The servlet container uses the deployment descriptor to map URL to servlets. Two DD elements
are used to achieve this :

<servlet> : maps internal name to fully qualified class name;
<servlet-mapping> : maps internal name to public URL name.

Model-View-Controller (MVC) Design

MVC does not only separates the Business Logic from the presentation, the Business Logic doesn’t
even know there is a presentation.
MVC : separate Business Logic (model) and the presentation, then put something between them toconnect them (controler), so the business can become a real re-usable code, and the presentation layer can be modified/changed at will.

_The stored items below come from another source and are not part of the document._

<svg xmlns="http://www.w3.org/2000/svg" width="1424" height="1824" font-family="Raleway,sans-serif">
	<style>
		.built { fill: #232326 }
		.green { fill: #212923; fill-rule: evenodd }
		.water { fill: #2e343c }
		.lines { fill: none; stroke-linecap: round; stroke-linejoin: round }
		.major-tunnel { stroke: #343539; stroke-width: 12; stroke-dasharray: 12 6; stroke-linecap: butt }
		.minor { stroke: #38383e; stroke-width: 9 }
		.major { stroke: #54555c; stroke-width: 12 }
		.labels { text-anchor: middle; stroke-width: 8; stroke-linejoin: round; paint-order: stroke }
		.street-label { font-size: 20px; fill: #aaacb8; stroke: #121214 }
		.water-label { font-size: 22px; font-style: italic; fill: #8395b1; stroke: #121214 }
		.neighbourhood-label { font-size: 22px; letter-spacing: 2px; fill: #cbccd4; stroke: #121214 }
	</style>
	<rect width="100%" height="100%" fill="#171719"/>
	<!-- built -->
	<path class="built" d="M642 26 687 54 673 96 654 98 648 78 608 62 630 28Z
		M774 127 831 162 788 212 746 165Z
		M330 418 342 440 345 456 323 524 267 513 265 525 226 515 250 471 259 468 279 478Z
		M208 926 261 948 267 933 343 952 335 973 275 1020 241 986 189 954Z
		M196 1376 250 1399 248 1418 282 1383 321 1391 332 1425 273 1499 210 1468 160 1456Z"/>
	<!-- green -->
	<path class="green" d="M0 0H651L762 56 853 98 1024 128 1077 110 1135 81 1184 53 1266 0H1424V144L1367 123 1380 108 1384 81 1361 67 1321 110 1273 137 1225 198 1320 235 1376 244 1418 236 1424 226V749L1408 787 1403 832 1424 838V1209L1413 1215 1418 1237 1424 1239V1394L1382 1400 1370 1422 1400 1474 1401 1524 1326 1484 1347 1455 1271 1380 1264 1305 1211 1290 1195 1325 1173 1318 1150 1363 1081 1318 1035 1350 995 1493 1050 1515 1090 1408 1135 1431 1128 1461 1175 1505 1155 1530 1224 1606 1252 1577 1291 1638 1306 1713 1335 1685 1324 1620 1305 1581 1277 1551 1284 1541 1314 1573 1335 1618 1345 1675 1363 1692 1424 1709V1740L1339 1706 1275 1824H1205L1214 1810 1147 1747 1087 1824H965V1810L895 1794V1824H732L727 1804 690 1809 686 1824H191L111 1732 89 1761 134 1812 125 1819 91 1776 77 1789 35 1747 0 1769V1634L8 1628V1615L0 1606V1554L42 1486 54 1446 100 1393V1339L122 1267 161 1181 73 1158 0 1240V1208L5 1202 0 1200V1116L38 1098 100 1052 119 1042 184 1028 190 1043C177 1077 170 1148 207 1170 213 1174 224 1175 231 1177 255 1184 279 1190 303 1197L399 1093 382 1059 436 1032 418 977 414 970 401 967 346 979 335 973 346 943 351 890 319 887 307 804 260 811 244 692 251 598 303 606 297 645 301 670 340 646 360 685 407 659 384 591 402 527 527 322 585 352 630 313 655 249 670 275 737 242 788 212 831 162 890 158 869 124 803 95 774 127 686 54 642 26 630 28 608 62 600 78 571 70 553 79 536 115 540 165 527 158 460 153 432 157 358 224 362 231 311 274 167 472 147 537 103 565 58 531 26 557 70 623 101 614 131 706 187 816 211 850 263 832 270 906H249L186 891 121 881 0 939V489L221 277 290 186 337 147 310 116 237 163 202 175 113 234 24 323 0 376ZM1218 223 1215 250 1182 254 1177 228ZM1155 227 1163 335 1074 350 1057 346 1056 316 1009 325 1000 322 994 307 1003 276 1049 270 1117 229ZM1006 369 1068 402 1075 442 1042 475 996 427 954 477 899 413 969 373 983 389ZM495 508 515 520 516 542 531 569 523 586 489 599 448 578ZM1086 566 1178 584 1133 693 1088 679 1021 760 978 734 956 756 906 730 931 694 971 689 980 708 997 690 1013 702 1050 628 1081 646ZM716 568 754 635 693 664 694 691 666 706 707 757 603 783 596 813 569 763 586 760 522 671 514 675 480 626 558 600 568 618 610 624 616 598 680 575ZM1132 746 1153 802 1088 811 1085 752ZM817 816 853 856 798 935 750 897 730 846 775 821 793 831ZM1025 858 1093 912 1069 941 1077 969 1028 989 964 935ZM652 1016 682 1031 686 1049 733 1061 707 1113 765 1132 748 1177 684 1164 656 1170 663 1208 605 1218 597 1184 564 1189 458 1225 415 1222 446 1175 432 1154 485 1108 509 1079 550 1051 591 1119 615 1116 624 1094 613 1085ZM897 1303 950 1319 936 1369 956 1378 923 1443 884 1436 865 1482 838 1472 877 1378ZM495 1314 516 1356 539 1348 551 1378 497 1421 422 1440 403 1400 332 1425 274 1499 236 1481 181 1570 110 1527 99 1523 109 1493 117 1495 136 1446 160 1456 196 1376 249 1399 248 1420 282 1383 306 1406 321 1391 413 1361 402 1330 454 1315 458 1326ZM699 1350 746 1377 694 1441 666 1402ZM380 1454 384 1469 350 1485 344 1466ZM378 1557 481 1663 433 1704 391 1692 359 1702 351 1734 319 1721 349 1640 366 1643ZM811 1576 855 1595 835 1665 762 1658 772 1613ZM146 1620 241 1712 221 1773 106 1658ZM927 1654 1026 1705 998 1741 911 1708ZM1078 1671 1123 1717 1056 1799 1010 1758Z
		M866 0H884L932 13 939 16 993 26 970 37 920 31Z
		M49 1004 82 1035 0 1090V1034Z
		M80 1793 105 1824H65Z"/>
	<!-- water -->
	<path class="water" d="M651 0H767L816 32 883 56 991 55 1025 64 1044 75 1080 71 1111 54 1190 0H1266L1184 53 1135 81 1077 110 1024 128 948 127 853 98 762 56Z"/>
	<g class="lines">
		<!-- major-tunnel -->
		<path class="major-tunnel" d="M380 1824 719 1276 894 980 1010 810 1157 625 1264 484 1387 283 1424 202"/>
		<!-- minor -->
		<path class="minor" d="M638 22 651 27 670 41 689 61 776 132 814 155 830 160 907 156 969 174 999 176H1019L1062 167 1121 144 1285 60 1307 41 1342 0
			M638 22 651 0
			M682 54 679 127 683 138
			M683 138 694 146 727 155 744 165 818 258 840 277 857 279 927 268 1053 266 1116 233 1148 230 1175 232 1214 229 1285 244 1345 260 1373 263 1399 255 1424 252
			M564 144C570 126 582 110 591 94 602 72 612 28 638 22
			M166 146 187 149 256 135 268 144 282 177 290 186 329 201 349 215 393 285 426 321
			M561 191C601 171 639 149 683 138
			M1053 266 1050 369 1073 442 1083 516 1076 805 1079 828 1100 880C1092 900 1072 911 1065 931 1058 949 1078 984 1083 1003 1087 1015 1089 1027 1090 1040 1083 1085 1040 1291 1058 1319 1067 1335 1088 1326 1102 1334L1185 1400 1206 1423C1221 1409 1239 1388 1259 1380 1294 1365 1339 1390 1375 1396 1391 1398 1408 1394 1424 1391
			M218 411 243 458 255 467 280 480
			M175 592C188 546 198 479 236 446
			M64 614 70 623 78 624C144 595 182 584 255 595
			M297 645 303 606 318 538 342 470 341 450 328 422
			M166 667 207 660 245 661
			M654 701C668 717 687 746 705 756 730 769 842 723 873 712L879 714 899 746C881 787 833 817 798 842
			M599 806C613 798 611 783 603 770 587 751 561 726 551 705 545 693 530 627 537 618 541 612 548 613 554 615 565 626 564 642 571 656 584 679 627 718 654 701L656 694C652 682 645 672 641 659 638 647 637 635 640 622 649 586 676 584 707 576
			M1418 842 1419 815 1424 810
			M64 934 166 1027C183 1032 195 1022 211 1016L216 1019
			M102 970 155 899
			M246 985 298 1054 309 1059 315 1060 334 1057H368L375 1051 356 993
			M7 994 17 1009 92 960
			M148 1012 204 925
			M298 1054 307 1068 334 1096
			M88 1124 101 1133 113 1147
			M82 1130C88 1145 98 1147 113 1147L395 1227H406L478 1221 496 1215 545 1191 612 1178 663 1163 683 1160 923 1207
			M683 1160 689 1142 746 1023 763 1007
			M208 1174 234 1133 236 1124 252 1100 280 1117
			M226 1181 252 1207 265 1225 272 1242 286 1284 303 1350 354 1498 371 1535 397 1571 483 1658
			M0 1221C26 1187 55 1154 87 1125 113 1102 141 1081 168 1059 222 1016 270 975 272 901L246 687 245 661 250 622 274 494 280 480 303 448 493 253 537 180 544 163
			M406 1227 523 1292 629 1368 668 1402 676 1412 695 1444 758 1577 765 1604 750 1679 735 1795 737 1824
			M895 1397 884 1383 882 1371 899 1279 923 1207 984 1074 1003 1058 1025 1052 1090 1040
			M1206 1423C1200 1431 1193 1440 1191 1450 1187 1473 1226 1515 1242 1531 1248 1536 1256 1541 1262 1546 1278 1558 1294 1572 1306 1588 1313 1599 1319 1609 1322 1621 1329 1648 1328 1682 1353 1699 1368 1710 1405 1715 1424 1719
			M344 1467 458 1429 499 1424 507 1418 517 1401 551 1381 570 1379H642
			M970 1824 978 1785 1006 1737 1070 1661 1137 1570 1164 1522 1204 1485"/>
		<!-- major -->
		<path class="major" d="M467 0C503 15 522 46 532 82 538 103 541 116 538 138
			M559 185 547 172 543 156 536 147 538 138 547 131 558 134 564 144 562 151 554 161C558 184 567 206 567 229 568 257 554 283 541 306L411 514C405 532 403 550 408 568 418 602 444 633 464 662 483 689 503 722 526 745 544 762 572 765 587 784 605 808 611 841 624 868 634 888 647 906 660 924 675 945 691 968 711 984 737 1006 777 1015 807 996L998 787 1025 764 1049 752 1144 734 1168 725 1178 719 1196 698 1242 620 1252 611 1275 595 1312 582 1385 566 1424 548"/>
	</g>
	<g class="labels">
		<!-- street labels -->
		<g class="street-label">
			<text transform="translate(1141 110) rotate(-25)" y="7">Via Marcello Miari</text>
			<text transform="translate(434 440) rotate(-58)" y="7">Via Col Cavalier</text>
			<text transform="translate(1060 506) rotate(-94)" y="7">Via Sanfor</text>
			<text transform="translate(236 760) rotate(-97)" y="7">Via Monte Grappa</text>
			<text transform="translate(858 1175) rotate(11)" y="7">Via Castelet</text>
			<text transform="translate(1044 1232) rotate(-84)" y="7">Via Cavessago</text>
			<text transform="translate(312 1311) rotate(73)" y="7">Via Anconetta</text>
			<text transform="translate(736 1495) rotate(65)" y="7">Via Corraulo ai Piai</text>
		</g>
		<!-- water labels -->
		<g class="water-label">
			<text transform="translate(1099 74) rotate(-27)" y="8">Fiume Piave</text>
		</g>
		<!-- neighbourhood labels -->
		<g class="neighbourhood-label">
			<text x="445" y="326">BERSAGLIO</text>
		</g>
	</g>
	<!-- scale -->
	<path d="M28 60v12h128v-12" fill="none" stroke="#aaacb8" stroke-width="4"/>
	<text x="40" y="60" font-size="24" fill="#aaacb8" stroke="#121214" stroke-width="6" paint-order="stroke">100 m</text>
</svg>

OCWCD NOTES: Chapter 1 : HTTP



Overview :


  • HTTP stands for HyperText Transport Protocol, and is the network protocol used over the web. It runs over TCP/IP.
  • HTTP uses a request/response model. Client sends an HTTP request, then the server gives back the HTTP response that the browser will display (depending on the content type of the answer) If the response is an HTML file, then the HTML file is added to the HTTP response body
  • An HTTP response includes : status code, the content-type (MIME type), and actuel content of the response
  • A MIME type tells the browser what kind of data the response is holding URL stands for Uniform Resource Locator: starts with a protocol, then a server name, optionnaly followed by a port number, then the path to the resource followed by the resource name. Parameters may appear at the end, separated from the rest by a ?

HTTP methods
_________________________________________________________________________________

GET Gets the data identified by an URI
POST Same, the request’s body is passed to the resource specified by the URI
HEAD Sends back only the header of the response that would be sent by a GET
PUT Sends to the server data to store at specified URI. Server does not process the
data ; it only stores them
DELETE Delete specified resource
TRACE When it receives this request, the server sends it back to the client
OPTIONS Ask server informations about a resource or about its own capabilities
CONNECT Ask for a connction (tunnelling)
_________________________________________________________________________________

Differences between GET and POST

POST has a body.
GET parameters are passed on the URL line, after a ?. The URL size is limited.
The parameters appear in the browser URL field, hence showing any password to the world...
GET is supposed to be used to GET things (only retrieval, no modification on the server).
GET processing must be idempotent.

A click on a hyperlink always sends a GET request.
GET is the default method used by HTML forms. Use the method=”POST” to change it.

In POST requests, the parameters are passed in the body of the request, after the header. There is no
size-limit. Parameters are not visible from the user.
POST is supposed to be used to send data to be processed.
POST may not be idempotent and is the only one.

IDEMPOTENT : Can do the same thing over and over again, with no negative side effect.